No reason to set the TPS limit for a mount.
fast-list does nothing on a mount so you can remove it.
You can keep the dir-cache-time as high as you want and it’s only kept in memory and not on disk. Polling will pick up changes and expire what’s needed as that normally happens every minute.

Yes, the defaults are chunked downloading. You can remove all that and just use the defaults.

1 Like

One extra question on this.
By reading here https://rclone.org/commands/rclone_mount/ I see that “Changes made locally in the mount may appear immediately or invalidate the cache. However, changes done on the remote will only be picked up once the cache expires.”

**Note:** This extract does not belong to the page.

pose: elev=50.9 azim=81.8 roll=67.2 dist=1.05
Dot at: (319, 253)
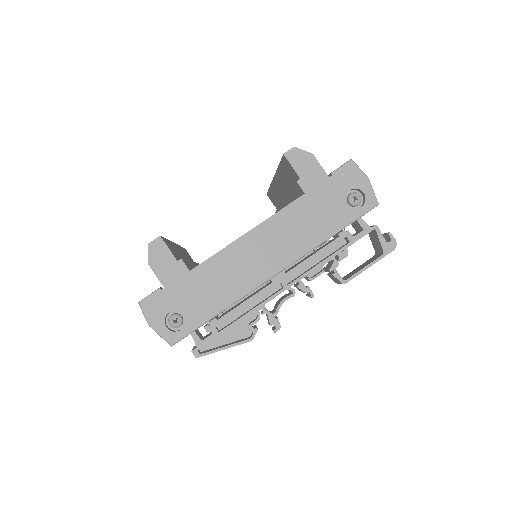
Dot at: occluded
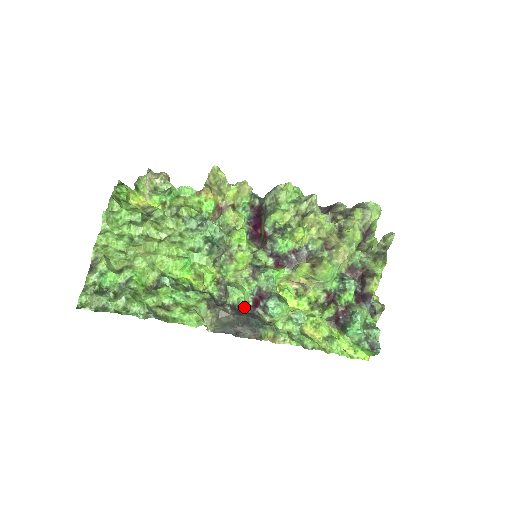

My use case sees me adding stuff to Drive from a different machine than the one I use to access the content loaded there (accessing it through rclone mount). Does the above mean that new content wouldn’t be “seen” by the rclone mount until the cache expires? If that is the case, I would need to keep dir-cache as low as possible, unfortunately.

No, changes are picked up via polling on Google Drive so the dir-cache time doesn’t matter.

 --poll-interval duration                 Time to wait between polling for changes. Must be smaller than dir-cache-time. Only on supported remotes. Set to 0 to disable. (default 1m0s)

Ok. This is how i understood it before. But then what is the documentation referring to when talking about “changes done on the remote will only be picked up once the cache expires”?

I’m not questioning what you explained, just wondering if, maybe, the wording in the docs could be clearer in that passage.

And man, thank you so much. You provide an incredible job here, you reply so fast I’m… humbled, really.

It does depend on the backend as not every backend supports polling. It could be a bit clearer though to comment on that.

I’ll see if I can get some time on a pull request to add that as it makes sense.

3 Likes

I don’t think what I’m about to ask exists but still, it’s worth asking, in case I missed it somehow.

After a reboot (not standby/wake) cycle, obviously the internal (memory) dir listings cache is lost.
Is there a way to have only that on disk but no actual file caching?

When you scan a library for changes, after a reboot, there’s a strong delay because the machine needs to fire up a series of drive.files.list calls. I’m not worried about the number of calls, far lower than any limit there might be, I’m simply annoyed by the time needed for the first scan after a reboot.

Maybe this could be a valid feature request if it’s currently impossible?